--- Extracted information Enclosed Below ---
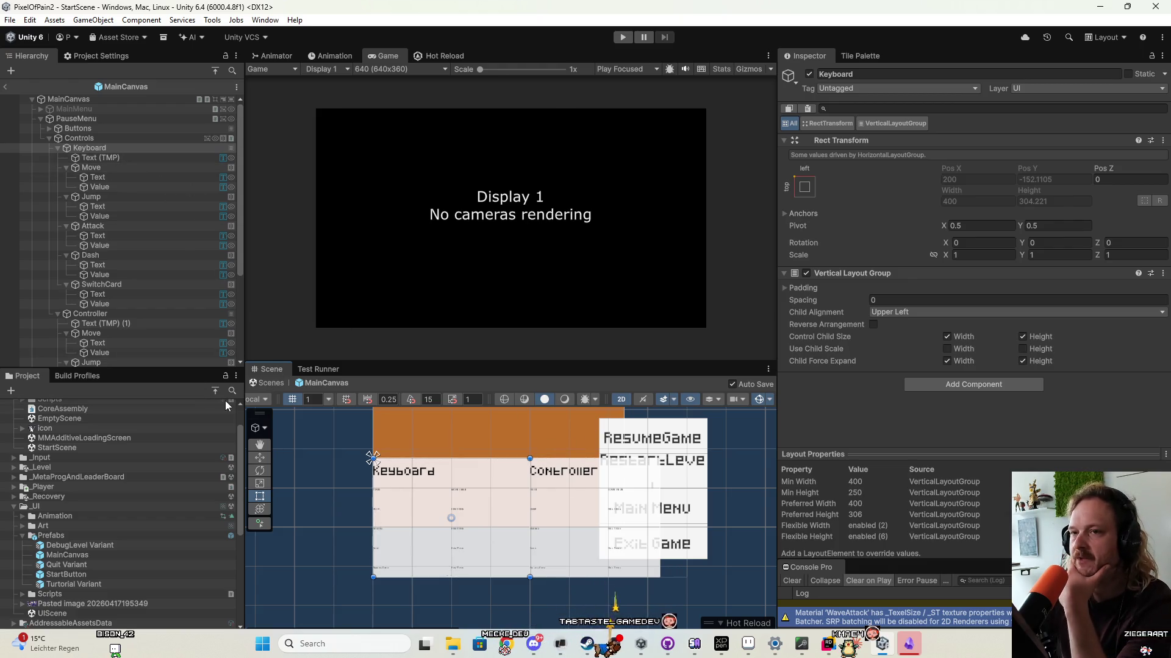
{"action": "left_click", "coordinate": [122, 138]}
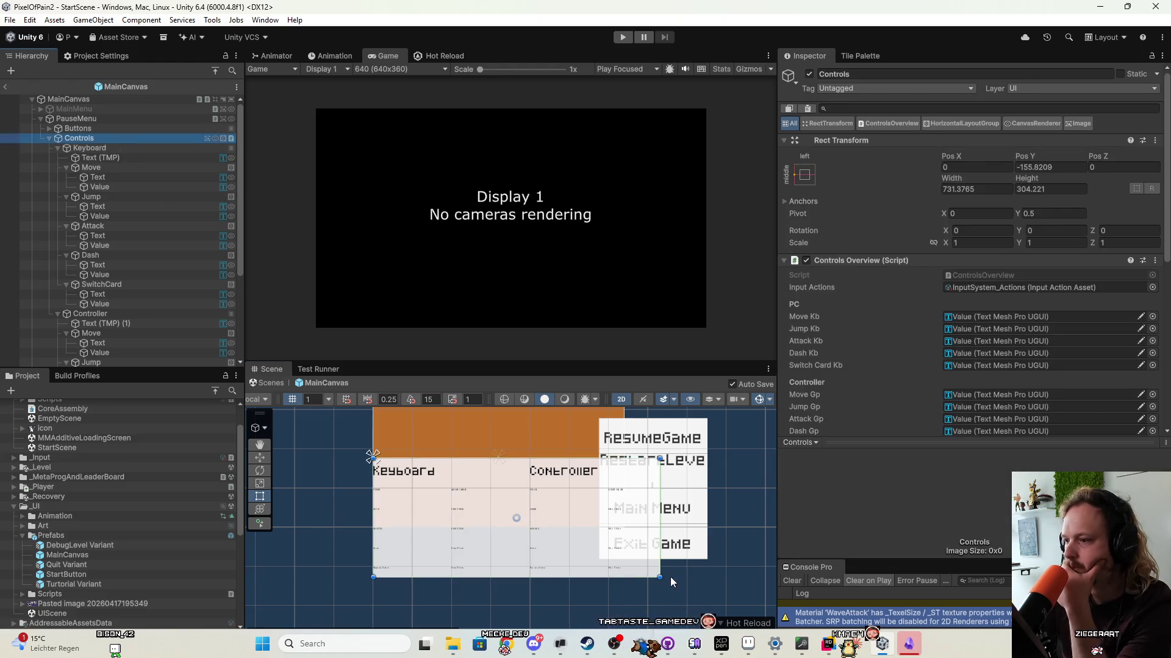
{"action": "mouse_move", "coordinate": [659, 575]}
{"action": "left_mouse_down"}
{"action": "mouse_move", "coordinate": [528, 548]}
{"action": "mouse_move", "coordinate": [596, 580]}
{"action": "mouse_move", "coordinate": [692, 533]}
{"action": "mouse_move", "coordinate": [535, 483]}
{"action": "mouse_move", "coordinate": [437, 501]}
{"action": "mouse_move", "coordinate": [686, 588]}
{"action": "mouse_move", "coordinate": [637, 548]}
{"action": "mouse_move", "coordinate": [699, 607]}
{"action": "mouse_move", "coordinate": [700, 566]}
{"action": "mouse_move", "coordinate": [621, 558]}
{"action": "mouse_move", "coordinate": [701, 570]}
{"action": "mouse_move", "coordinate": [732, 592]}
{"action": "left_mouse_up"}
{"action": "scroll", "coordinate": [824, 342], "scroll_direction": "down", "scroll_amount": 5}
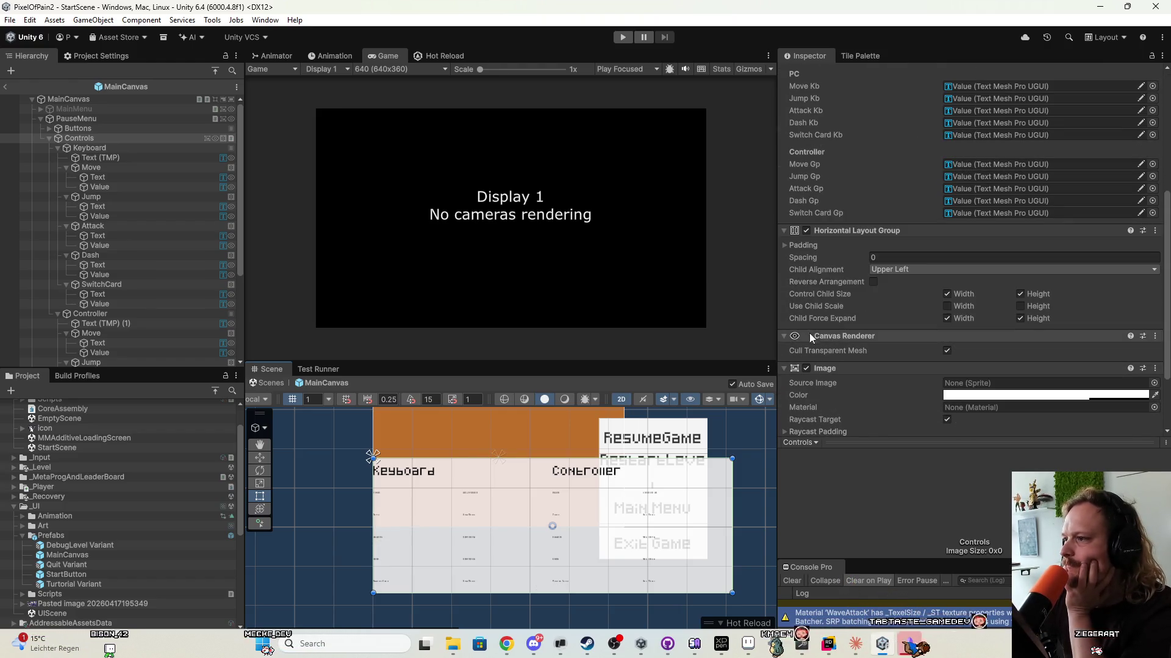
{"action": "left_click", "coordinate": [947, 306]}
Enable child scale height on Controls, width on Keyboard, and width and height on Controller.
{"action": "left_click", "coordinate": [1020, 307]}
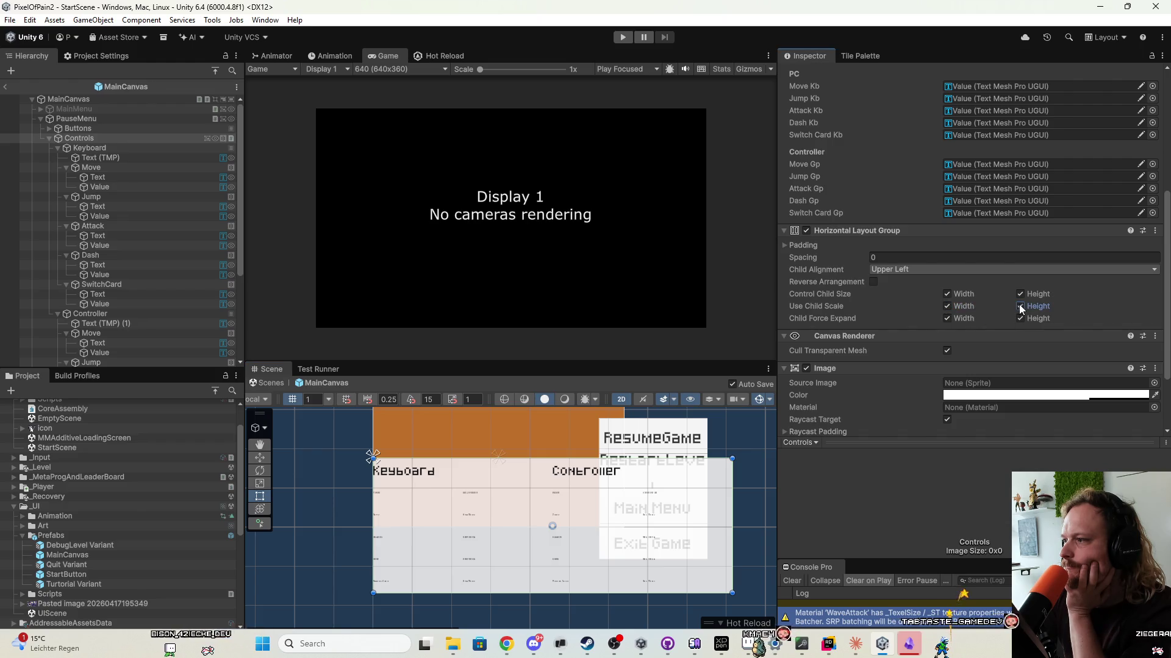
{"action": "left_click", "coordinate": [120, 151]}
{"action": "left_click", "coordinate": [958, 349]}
--- End of Enclosed Extracted information ---
--- Extracted information Enclosed Below ---
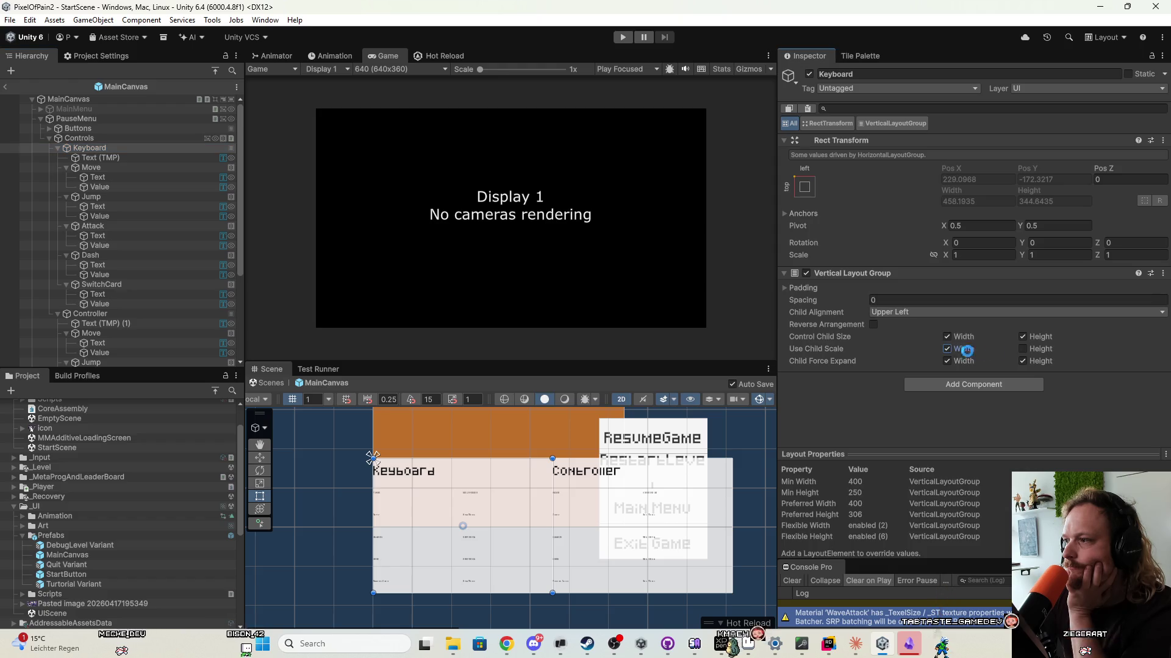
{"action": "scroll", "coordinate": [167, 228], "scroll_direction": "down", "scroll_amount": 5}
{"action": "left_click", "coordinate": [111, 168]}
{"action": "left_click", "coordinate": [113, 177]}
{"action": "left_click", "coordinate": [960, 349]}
--- End of Enclosed Extracted information ---
One number is the whole answer: how many lines in the records contain "scroll".

2